##### Source document

How much of that you can do seems to depend at least on the clock speed of the CPU vs the speed of the RAM and whether or not the code is in the cache (i.e. on a Chip RAM only A1200 the effect can be quite extreme).

One thing that may also be worth considering is that some of the instructions involved in the code here write words (or even bytes) to memory. Combining these into a single, bigger write can be a lot faster on at least 68020/68030 (I think this also goes for 68040+, but I'm not too sure), especially if the writes are long word aligned. I did some tests on this and found that, for my code and word based results at least, the extra overhead of needing a register to store the half-results in and the extra need for some extra code to keep track of the half results properly still usually ended up with a notable speed increase.

Note however, I also found that the slower the RAM, the bigger the speed increase from doing this. If you have zero-wait-state RAM, the difference will be a lot smaller than say writing to Chip RAM.

Don_Adan · 19 June 2021, 23:17

End code reworked, but untested.
Edit, its buggy for now. Time string must be reversed.
Edit2, perhaps fixed now. Still can be optimised a few bytes. Perhaps using litwr idea.

Code:

OldOpenLibrary = -408
CloseLibrary = -414
Output = -60
Input = -54
Write = -48
Read = -42
Forbid = -132
Permit = -138
AddIntServer = -168
RemIntServer = -174
VBlankFrequency = 530
INTB_VERTB = 5     ;for vblank interrupt
NT_INTERRUPT = 2   ;node type

;N = 7*D/2 ;D digits, e.g., N = 350 for 100 digits

start
         lea libname(pc),a1         ;open the dos library
         move.l 4.W,a5
         move.l a5,a6
         jsr OldOpenLibrary(a6)
         move.l d0,a6
         jsr Output(a6)          ;get stdout
         lea cout(PC),A4
         move.l d0,(A4)            ;cout
         move.l d0,d1                   ;call Write(stdout,buff,size)
         moveq #msg1-cout,D2 ; must be checked if in moveq range, the longest text can be moved at end
         add.l A4,D2
         moveq #msg4-msg1,d3
         jsr Write(a6)

	move.l	#((65536-(ra-start))/(7<<2))<<2,D7	; d7=maxn

.l20 
         move.l (A4),D1    ; cout
         moveq #msg4-cout,D2
         add.l A4,D2
         moveq #msg5-msg4,d3
         jsr Write(a6)
         move.l d7,d5
         bsr.w PR0000
         move.l (A4),D1 ; cout
         moveq #msg5-cout,D2
         add.l A4,D2
         moveq #msg3-msg5,d3
         jsr Write(a6)

##########
##### Supplied data

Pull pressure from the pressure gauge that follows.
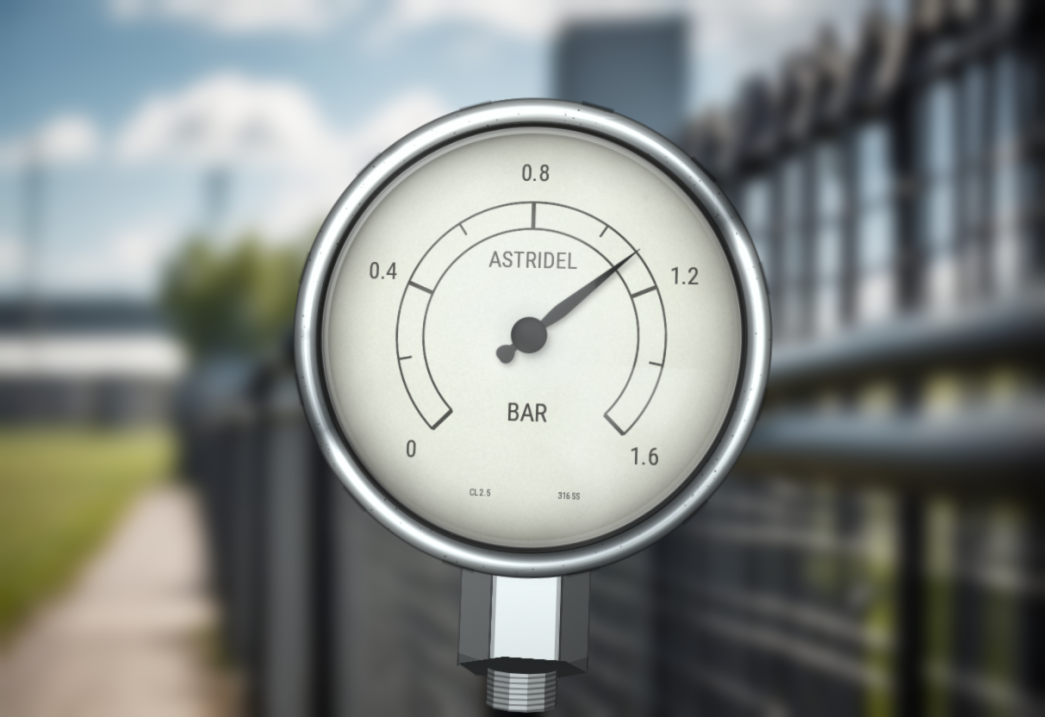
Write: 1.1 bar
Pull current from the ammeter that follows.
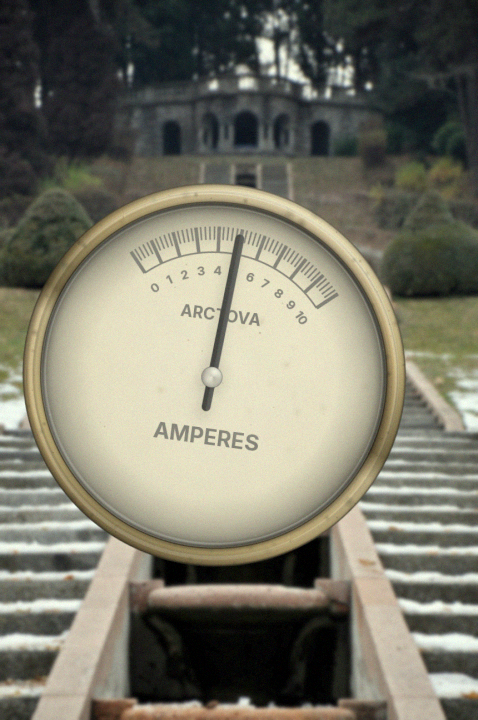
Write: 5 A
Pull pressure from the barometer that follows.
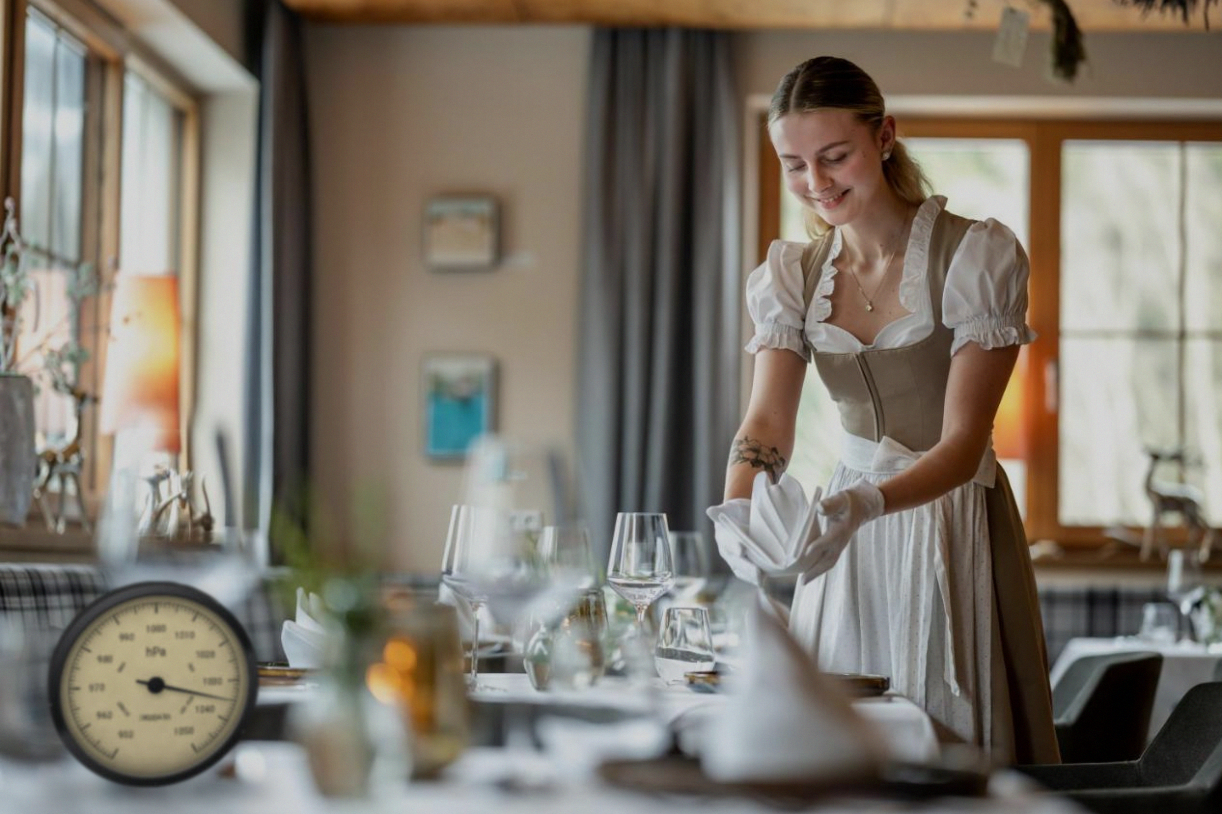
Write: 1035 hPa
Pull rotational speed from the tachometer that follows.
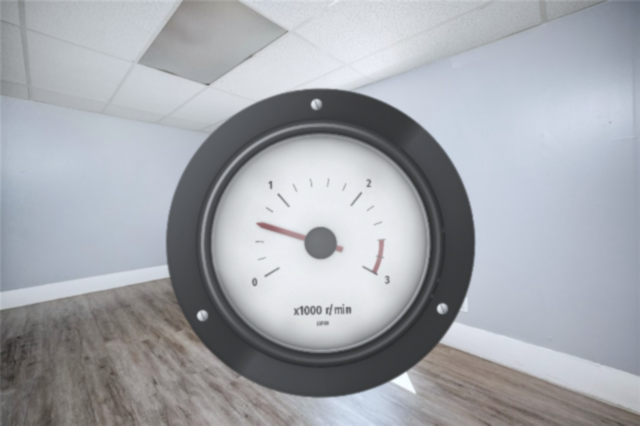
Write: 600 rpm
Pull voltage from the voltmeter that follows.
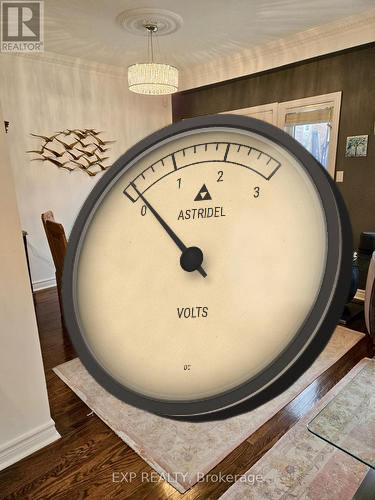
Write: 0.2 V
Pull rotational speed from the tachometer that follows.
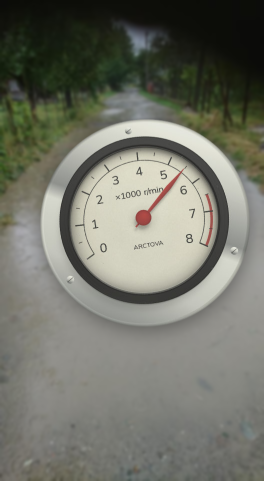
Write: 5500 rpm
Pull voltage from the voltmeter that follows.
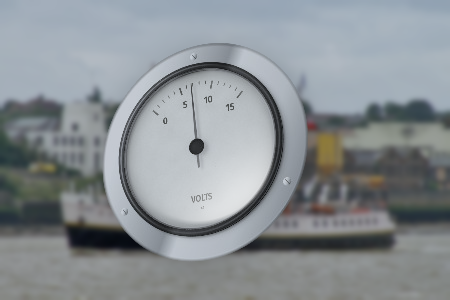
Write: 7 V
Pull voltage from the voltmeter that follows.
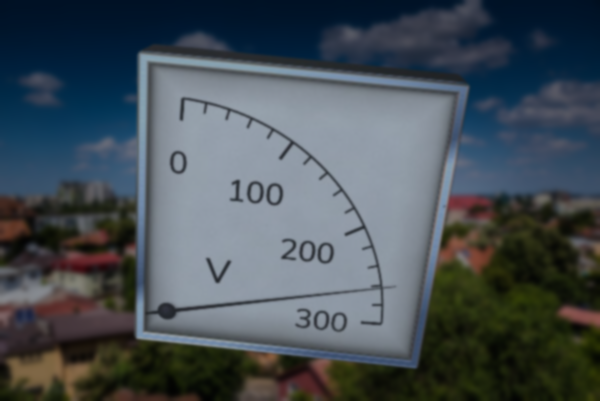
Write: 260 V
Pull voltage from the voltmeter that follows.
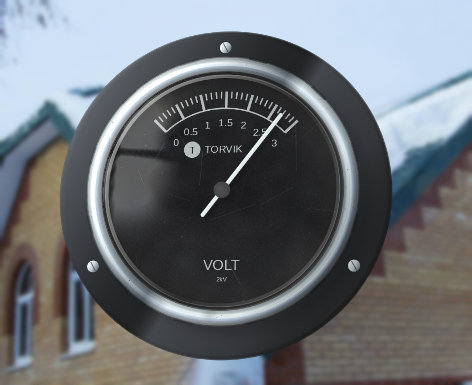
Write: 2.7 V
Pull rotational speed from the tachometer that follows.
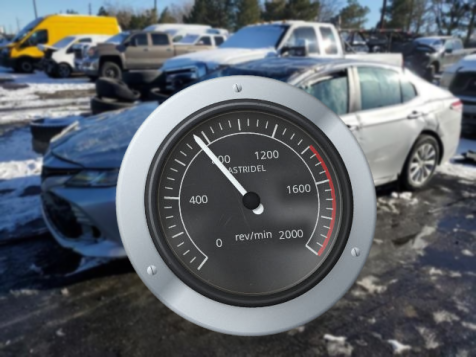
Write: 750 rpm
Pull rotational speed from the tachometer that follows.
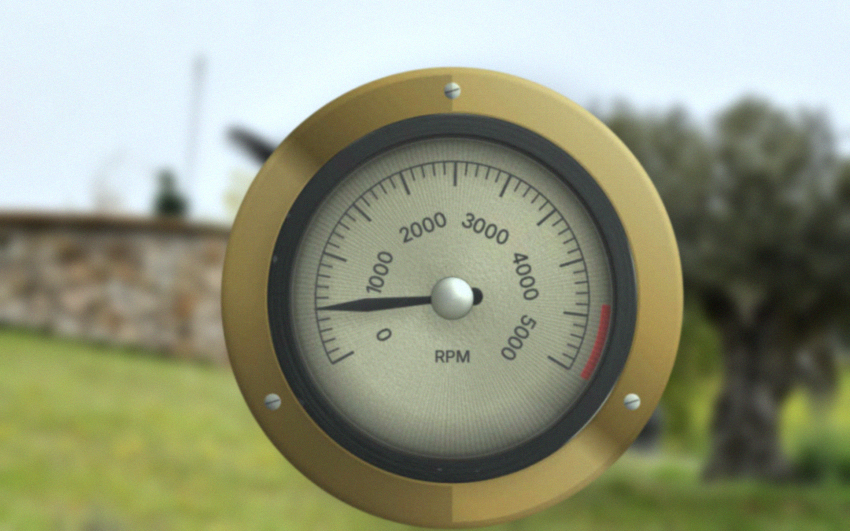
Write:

##########

According to the forum thread, how does RAM speed affect the speed gain from combining smaller writes into one bigger write? The records come from a different source than the forum thread.

The slower the RAM, the bigger the speed increase.